Entonces, supo que debía contactarla. De todas las personas, ella era la que menos merecía sufrir por culpa de sus celos absurdos y su ego herido. Era la mujer más dulce y paciente que conoció alguna vez y la única que se había quedado a su lado a pesar de haberla castigado de forma inconsciente, aunque injustamente, con sus desplantes e indiferencia.

¡Dios, que imbécil que había sido! Se sentía tan atormentado por esos viejos fantasmas del pasado que creía haber enterrado hacía tiempo, que no fue capaz de ver lo que tenía delante de él. No supo valorarla y, cuando por fin se dio cuenta del error que había cometido, ya era demasiado tarde. Ella había seguido adelante y se encontraba feliz junto a un hombre que la cuidaba como debió haber hecho él desde un principio.

Seguía sin entender qué lo había llevado a perseguirla como un psicópata para intentar recuperar lo que él mismo había dejado ir.

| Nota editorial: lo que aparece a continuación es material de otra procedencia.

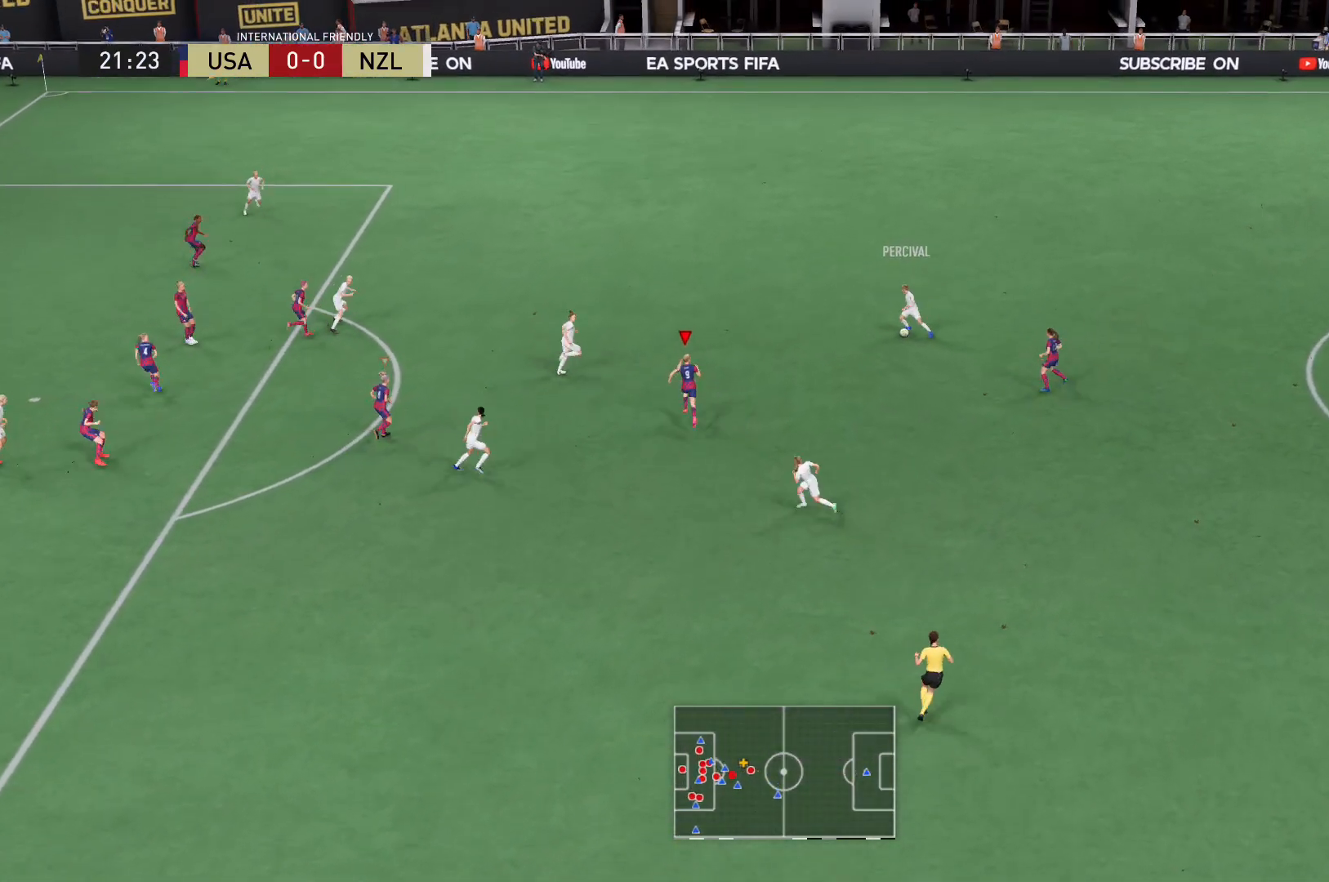
{"buttons": ["R2"], "left_stick": "up", "right_stick": "center", "events": []}
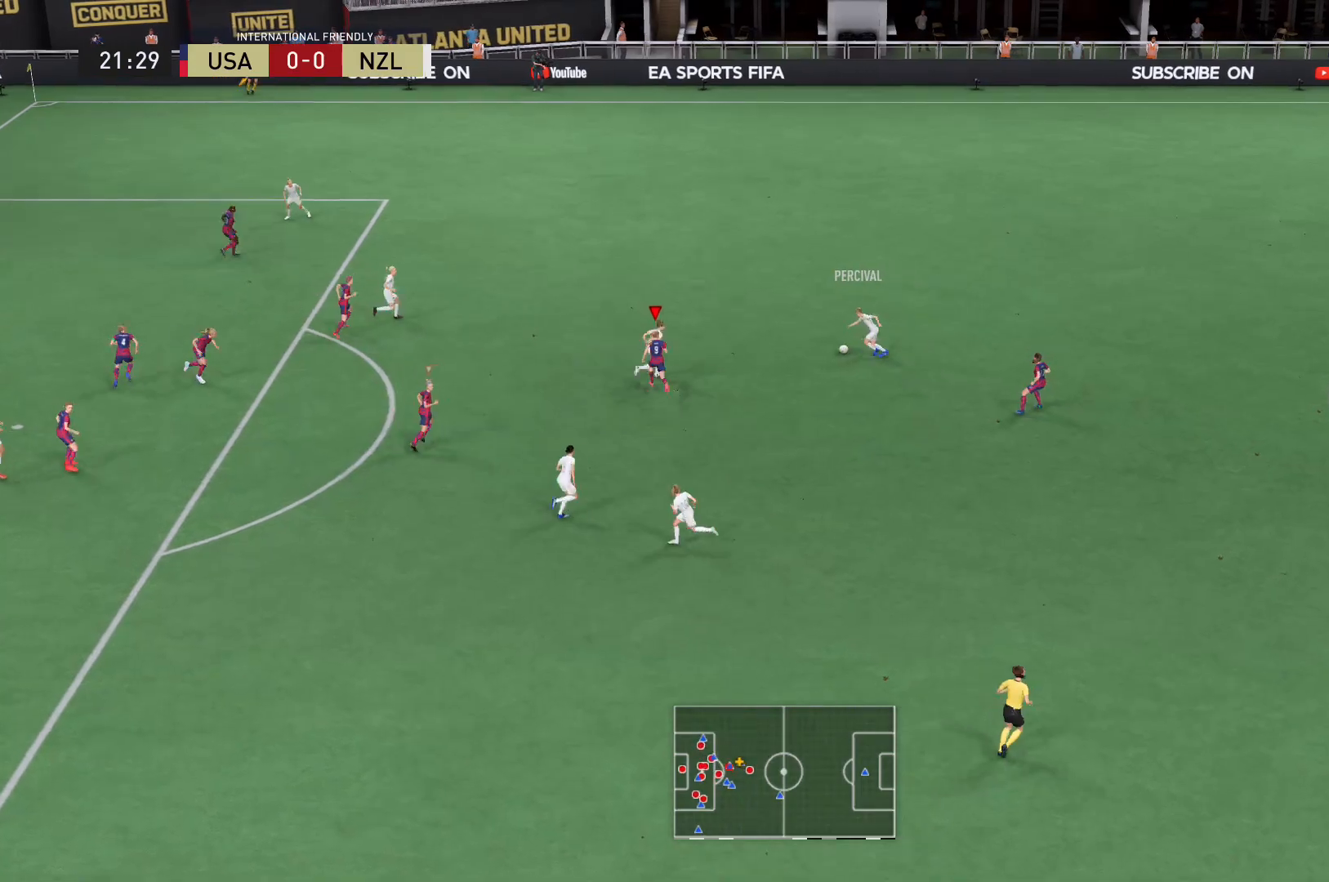
{"buttons": ["L2"], "left_stick": "up-right", "right_stick": "center", "events": [[267, "L2", "down"], [267, "left_stick", "up-right"], [367, "R2", "up"]]}
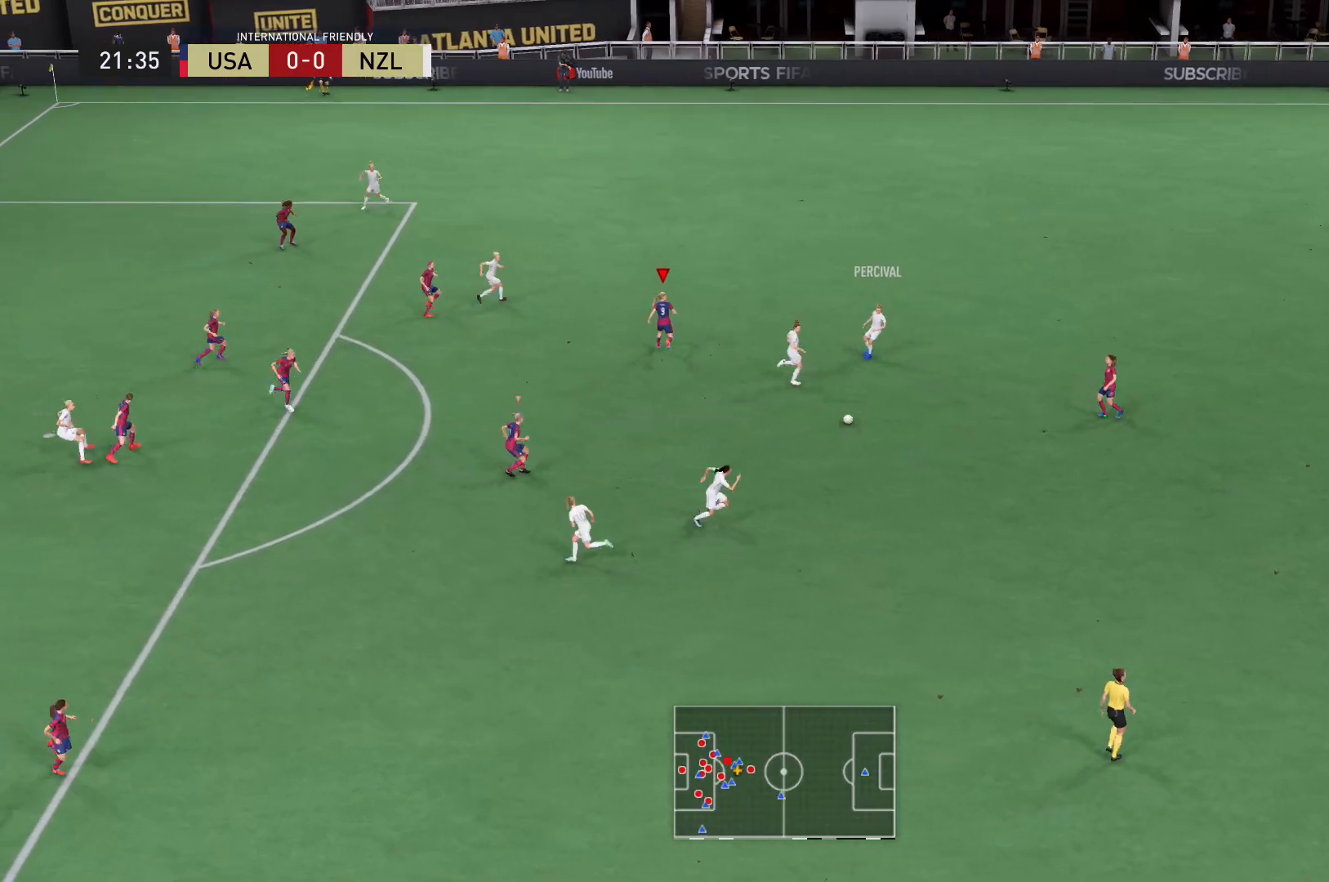
{"buttons": ["L2"], "left_stick": "right", "right_stick": "center", "events": [[33, "left_stick", "right"], [233, "right_stick", "down-left"], [266, "left_stick", "down-right"], [300, "right_stick", "center"], [500, "left_stick", "right"]]}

Tras la separación, la soledad comenzó a asfixiarlo trayéndole los peores recuerdos de una época en la que se había sentido muy vulnerable y por completo insignificante. Eso, sumado al retorcido concepto de amor que tenía en ese entonces, lo llevó al límite impulsándolo a actuar de forma egoísta.

Tendría que haberse marchado en cuanto vio que era feliz. Debió haberla dejado tranquila y seguir con su vida lejos de ella. Pero los mismos traumas no resueltos que lo instaron a buscarla, hicieron que recuperarla se volviese una obsesión. No importaba el precio que tuviese que pagar. Ella había sido suya y la quería de vuelta. El fin justificaba los medios.

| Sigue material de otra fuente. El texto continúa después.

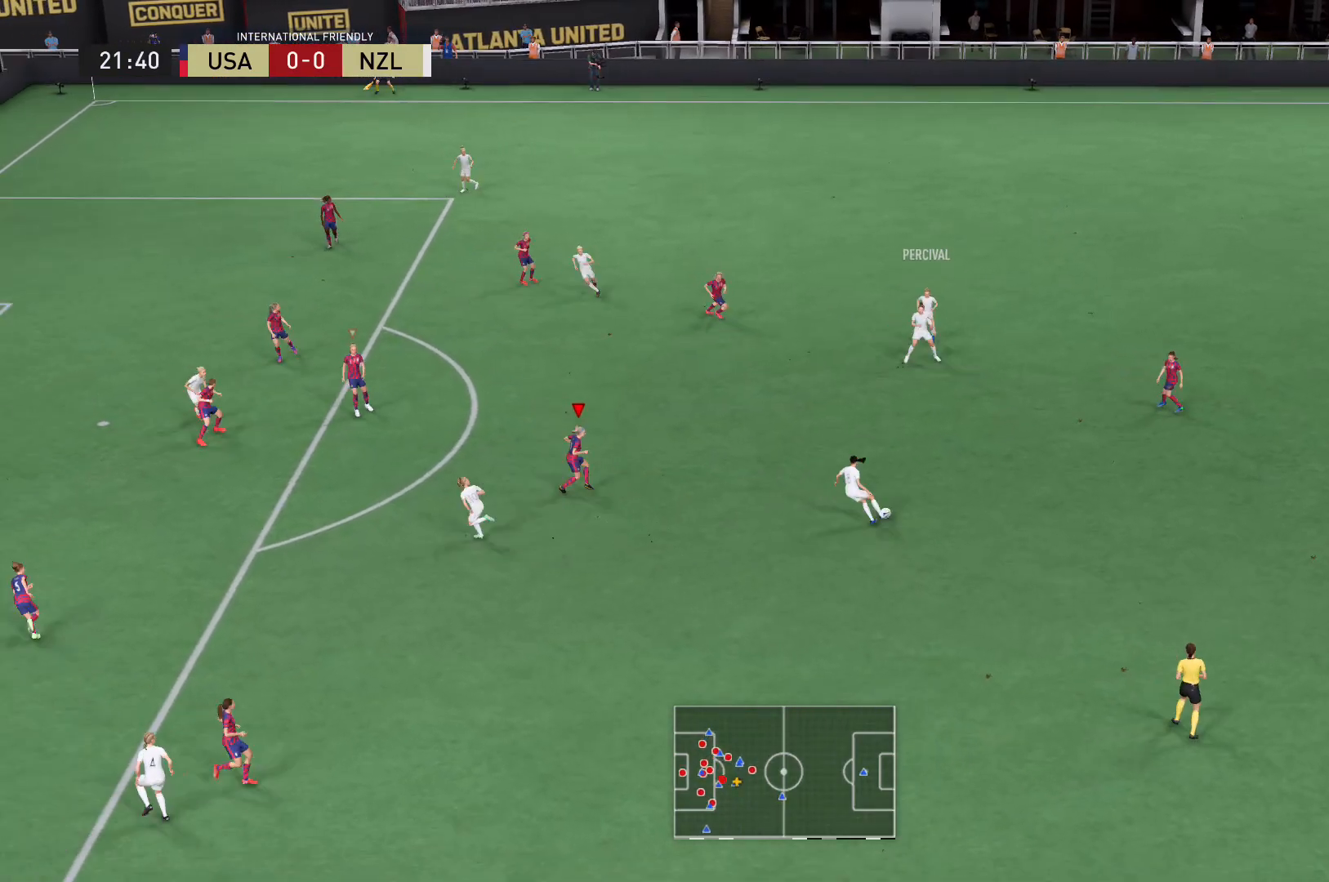
{"buttons": ["L2", "R2"], "left_stick": "down-right", "right_stick": "center", "events": [[334, "R2", "down"], [434, "left_stick", "down-right"]]}
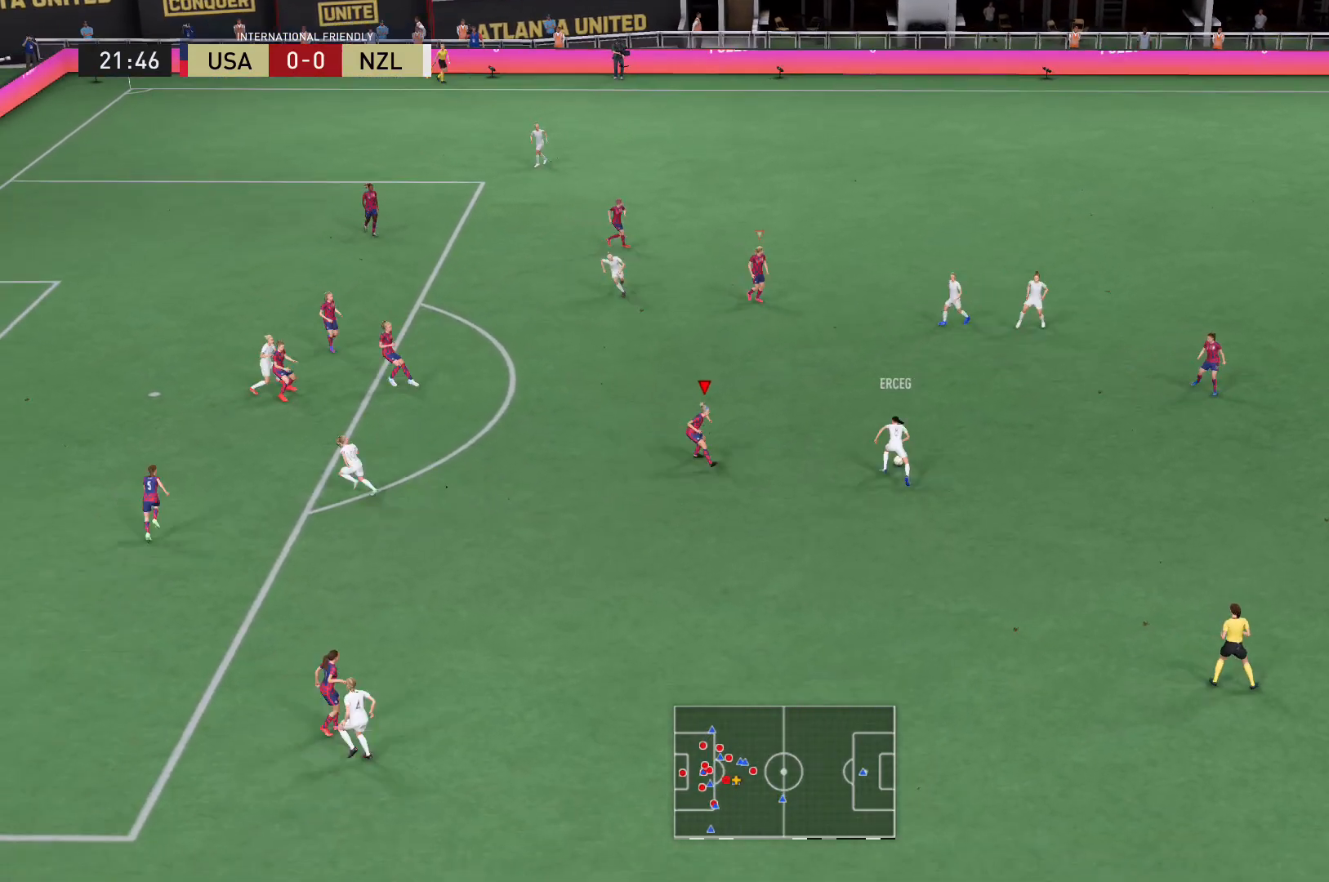
{"buttons": ["L2"], "left_stick": "up", "right_stick": "center", "events": [[300, "R2", "up"], [300, "left_stick", "up-right"], [367, "left_stick", "up"]]}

¡Qué equivocado estaba! Ahora lo sabía.

En silencio, sentado en la pequeña y dura litera, se frotó la cara, nervioso, ante el aluvión de emociones que esos recuerdos solían despertar en él. Cuando había escrito aquella carta, no buscaba obtener su perdón, sabía que eso era prácticamente imposible. Solo necesitaba que supiera que estaba arrepentido, y no porque lo hubiesen atrapado, sino porque lo lamentaba en verdad. Decirle que deseaba, de corazón, que fuese muy feliz y que tuviese una vida plena, llena de amor y alegría.

Pero ella no la leyó y eso terminó por romperlo. No podía culparla. Después de todo, él no se merecía siquiera su lástima. A partir de ese momento, una devastadora oscuridad comenzó a crecer en su interior hundiéndolo, poco a poco, en un pozo del que apenas logró salir. Muchas fueron las veces que había pensado en acabar con su miseria, sin embargo, no lo hizo. Hubiese sido muy cobarde de su parte.

—Acosta, ya es hora.

La voz del guardia lo sacó bruscamente de sus cavilaciones.

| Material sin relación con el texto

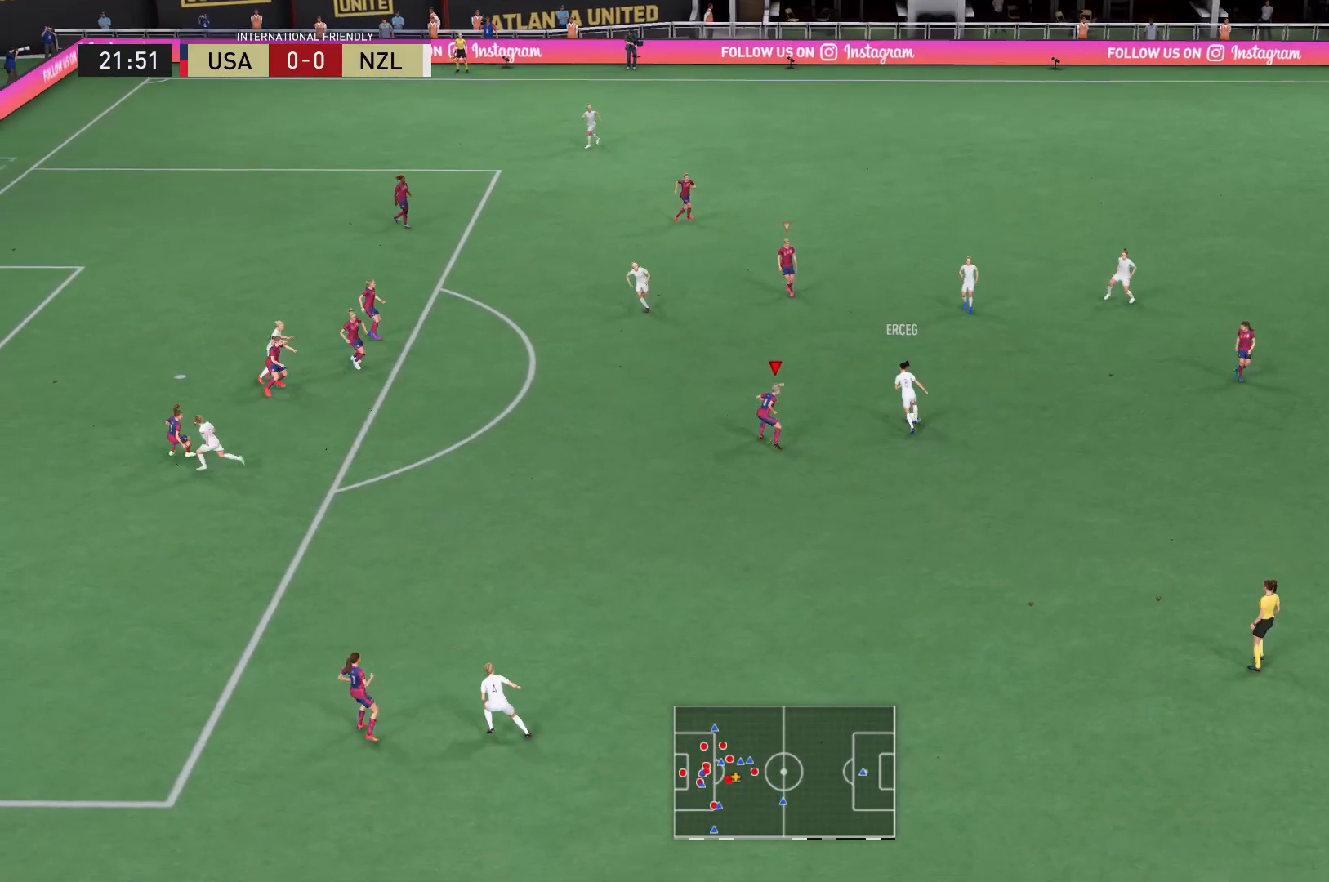
{"buttons": ["R2"], "left_stick": "up-left", "right_stick": "center", "events": [[33, "R2", "down"], [200, "left_stick", "up-left"], [501, "L2", "up"]]}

Con una exhalación, guardó la carta en su bolsillo y se puso de pie.

Tras haber pasado dos años encerrado, finalmente habían dictado su sentencia: Inocente. Lejos estaba de serlo, para ser honestos, pero sí era cierto que él no había participado del crimen por el cual lo habían detenido. Y aunque su formación como policía se consideraba un agravante, el juez decidió que el tiempo transcurrido en prisión había sido castigo suficiente, por lo que lo absolvió otorgándole así la libertad.

Ahora, ¿era realmente libre? No estaba tan seguro de eso. Por lo pronto, sabía que jamás olvidaría y su pasado lo seguiría a donde quiera que fuese. No obstante, retomaría el rumbo de su vida. Había aprendido la lección y esta vez, haría las cosas bien.